+++ Data supplied

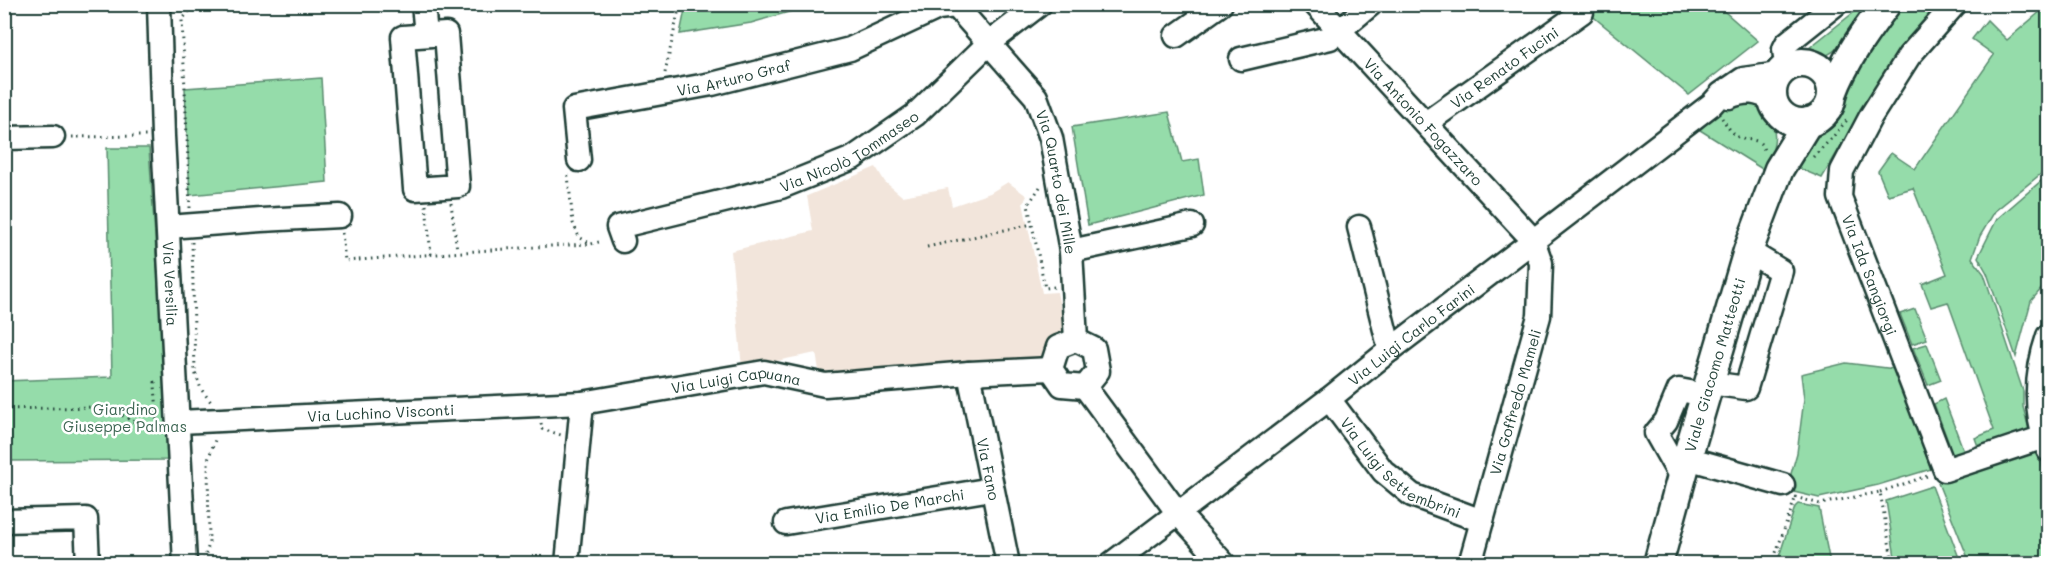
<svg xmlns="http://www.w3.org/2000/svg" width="2053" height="568" viewBox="0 0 2053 568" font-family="Mali,sans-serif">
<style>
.built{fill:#f2e5db}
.green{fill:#95dcaa;stroke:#5a8c6f;stroke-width:1.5}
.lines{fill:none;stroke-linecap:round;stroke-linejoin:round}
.minor-casing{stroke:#1f3d34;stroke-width:27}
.major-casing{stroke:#1f3d34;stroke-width:33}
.path{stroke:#1f3d34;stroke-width:3;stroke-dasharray:1.5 4.5;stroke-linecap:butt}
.minor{stroke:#fff;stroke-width:22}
.major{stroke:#fff;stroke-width:28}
.labels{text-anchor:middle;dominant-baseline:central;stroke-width:5;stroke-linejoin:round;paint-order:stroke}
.street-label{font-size:15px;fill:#1f3d34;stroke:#fff}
.park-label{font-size:15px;fill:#3c6552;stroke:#fff}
</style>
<rect width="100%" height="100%" fill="#fff"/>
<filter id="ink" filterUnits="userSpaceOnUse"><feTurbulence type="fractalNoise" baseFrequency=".0167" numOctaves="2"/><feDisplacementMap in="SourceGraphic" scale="12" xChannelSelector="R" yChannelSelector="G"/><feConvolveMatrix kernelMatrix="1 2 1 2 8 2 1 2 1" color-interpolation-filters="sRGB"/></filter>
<g filter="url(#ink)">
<path class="built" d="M 876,167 L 885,182 L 902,196 L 948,188 L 952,206 L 990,193 L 1008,182 L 1027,196 L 1023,203 L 1042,293 L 1057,292 L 1066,337 L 1039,360 L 820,376 L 816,353 L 742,368 L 731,251 L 813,231 L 807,196 Z"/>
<g class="green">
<path d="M 686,5 L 686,4 L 813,5 L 751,23 L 680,34 Z"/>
<path d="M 1579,5 L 1717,5 L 1758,41 L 1689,95 Z"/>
<path d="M 1863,5 L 1875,5 C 1863,20 1840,53 1820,58 C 1813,59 1804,56 1797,55 L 1789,48 L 1809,48 Z"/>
<path d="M 1899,5 L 1943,5 L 1880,80 L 1822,178 L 1793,166 L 1817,126 L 1834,112 L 1841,94 Z"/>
<path d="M 2048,5 L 2048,168 L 1995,211 L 1980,236 L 1972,258 L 1984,274 L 2023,391 L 2023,407 L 2030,433 L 1979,449 L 1975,438 L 1994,430 L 1948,302 L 1931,307 L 1922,284 L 1947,274 L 1913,188 L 1888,195 L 1878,171 L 1891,153 L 1915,169 L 1994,55 L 1972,39 L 1987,20 L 2007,40 Z"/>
<path d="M 321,78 L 327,182 L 190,195 L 185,88 Z"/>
<path d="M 1741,98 L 1767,107 C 1780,136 1774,144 1767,172 L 1700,130 L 1714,115 Z"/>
<path d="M 1169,112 L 1182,162 L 1199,159 L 1204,195 L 1088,225 L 1072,127 Z"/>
<path d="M 107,148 L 149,148 L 170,460 L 5,461 L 4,381 L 112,377 Z"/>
<path d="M 2048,175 L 2048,281 L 2031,301 L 2016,357 L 1987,273 L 1978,257 L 1997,219 Z"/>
<path d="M 1915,309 L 1927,339 L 1912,344 L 1900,314 Z"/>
<path d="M 1927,344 L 1941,380 L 1928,385 L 1913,348 Z"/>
<path d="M 1846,363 L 1895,369 L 1931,469 L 1878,485 L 1819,498 L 1794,492 L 1788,484 L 1797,453 L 1804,399 L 1801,374 Z"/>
<path d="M 1944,399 L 1966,457 L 1951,459 L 1943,447 L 1949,444 L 1934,404 Z"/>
<path d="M 2036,448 L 2048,481 L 2048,563 L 2024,563 L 2020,555 C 2002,555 1987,563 1970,563 L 1938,483 Z"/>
<path d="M 1932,486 L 1961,563 L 1896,563 L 1886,501 Z"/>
<path d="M 1798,504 L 1819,508 L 1830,563 L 1777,563 L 1795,507 Z"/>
</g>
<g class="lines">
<defs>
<g id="minor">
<path id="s1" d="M 159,4 L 163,136 L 185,564"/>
<path d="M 423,4 L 426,35"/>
<path id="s2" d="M 1315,4 L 1533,240 L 1541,263 L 1539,316 L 1470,564"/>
<path id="s3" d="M 1955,4 L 1909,56 L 1871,116 L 1842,171 L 1840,197 L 1945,470 L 2044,437"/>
<path d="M 446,34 L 458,186 L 415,189 L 403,37 Z"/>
<path d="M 1176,36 L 1221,4"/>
<path d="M 1241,59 L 1330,38 L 1371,4"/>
<path d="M 1792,65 L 1785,57 L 1784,49 L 1787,43 L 1836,4"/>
<path d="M 1729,97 C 1746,90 1758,91 1773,101"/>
<path id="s4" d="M 1426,123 L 1582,12"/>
<path d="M 4,138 L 53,137"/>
<path id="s5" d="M 579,160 L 574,109 L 712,84 L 850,49 L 938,8 L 956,6 L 1036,97 L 1051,138 L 1071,251 L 1076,340"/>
<path d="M 168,227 L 261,220 L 340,216"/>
<path d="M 1359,227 L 1390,350"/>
<path id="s6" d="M 623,241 L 618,227 L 781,187 L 853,158 L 915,115 L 988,44 L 1040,4"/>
<path d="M 1071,251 L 1192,225"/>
<path d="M 2048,336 C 2035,374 2034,412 2048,450"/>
<path d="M 1076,340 L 1094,349 L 1098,371 L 1085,387 L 1062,385 L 1051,369 L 1058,347 Z"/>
<path id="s7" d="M 969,373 L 1008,564"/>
<path d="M 1710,383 L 1746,388 L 1781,271 L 1748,251"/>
<path d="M 1085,387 L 1177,512 L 1224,564"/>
<path id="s8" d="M 1329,399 L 1383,471 L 1412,495 L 1482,521"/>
<path id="s9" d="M 179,422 L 582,403 L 764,372 L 825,385 L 969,373 L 1051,369"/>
<path d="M 1687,458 L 1783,485"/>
<path d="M 1682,479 L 1656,433 L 1666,421 L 1679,390 L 1706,395"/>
<path d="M 4,521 L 86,519 L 88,564"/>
<path id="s10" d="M 786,523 L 992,489"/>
<path d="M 567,564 L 582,403"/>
<path id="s11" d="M 1111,564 L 1329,399 L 1390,350 L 1712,104 L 1721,94 L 1743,79 L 1779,74"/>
</g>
<g id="major">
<circle cx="1802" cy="93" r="30"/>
<path d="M 1832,94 C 1844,61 1865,32 1886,4"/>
<path id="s12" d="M 1658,564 L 1687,458 L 1748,251 L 1779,169 L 1808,122"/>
</g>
</defs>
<use href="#minor" class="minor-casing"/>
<use href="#major" class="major-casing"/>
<g class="path">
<path d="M 665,73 L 680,4"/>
<path d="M 1722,118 C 1726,124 1731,133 1738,137 C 1748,142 1762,136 1764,152"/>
<path d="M 72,137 L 146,136"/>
<path d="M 1813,157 L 1832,138 L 1847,120"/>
<path d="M 568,175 L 573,223 L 579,237 L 591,244 L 603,241"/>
<path d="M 1040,187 L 1028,205 L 1045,288 L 1055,287"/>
<path d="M 451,203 L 457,250"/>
<path d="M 426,205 L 431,255"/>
<path d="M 190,208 L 182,20 L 193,6 L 221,4"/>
<path d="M 342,233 L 345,261 C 427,255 507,248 589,244"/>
<path d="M 192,242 L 195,372 L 201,389 L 211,402"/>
<path d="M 927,247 L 1032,224"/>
<path d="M 4,409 L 95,407 L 113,410 L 132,421 L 154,427 C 159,417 155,395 155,382 L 157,382"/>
<path d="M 541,423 L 542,429 L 561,435"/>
<path d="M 1880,492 L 1930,475"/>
<path d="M 1795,497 L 1820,504 L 1880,492 L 1893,564"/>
<path d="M 204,560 L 209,544 L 208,460 L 216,437"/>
<path d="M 1772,564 L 1795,499"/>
</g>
<use href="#minor" class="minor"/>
<use href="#major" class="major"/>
</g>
</g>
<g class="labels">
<g class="street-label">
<text stroke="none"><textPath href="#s4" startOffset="96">Via Renato Fucini</textPath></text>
<text stroke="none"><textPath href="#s5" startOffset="214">Via Arturo Graf</textPath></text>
<text stroke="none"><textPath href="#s2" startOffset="160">Via Antonio Fogazzaro</textPath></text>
<text stroke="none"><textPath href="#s6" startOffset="260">Via Nicolò Tommaseo</textPath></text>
<text stroke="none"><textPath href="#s5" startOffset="658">Via Quarto dei Mille</textPath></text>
<text stroke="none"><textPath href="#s3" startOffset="312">Via Ida Sangiorgi</textPath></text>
<text stroke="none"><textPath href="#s1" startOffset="280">Via Versilia</textPath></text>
<text stroke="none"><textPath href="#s11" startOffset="378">Via Luigi Carlo Farini</textPath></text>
<text stroke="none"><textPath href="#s12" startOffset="207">Viale Giacomo Matteotti</textPath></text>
<text stroke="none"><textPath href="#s9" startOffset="560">Via Luigi Capuana</textPath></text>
<text transform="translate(1515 402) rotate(-74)">Via Goffredo Mameli</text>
<text stroke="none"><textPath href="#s9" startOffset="202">Via Luchino Visconti</textPath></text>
<text stroke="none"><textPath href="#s8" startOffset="102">Via Luigi Settembrini</textPath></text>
<text stroke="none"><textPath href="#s7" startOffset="98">Via Fano</textPath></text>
<text stroke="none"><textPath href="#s10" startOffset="105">Via Emilio De Marchi</textPath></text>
</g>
<g class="park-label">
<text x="125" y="409">Giardino<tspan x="125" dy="17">Giuseppe Palmas</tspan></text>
</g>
</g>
<rect width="2053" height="568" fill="none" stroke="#fff" stroke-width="24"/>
<rect x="12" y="12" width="2029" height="544" fill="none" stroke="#1f3d34" stroke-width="2" filter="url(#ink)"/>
</svg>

++++++

Problem to work on >>
When a line above contains the string "casing", copy that line.

Task solution >>
.minor-casing{stroke:#1f3d34;stroke-width:27}
.major-casing{stroke:#1f3d34;stroke-width:33}
<use href="#minor" class="minor-casing"/>
<use href="#major" class="major-casing"/>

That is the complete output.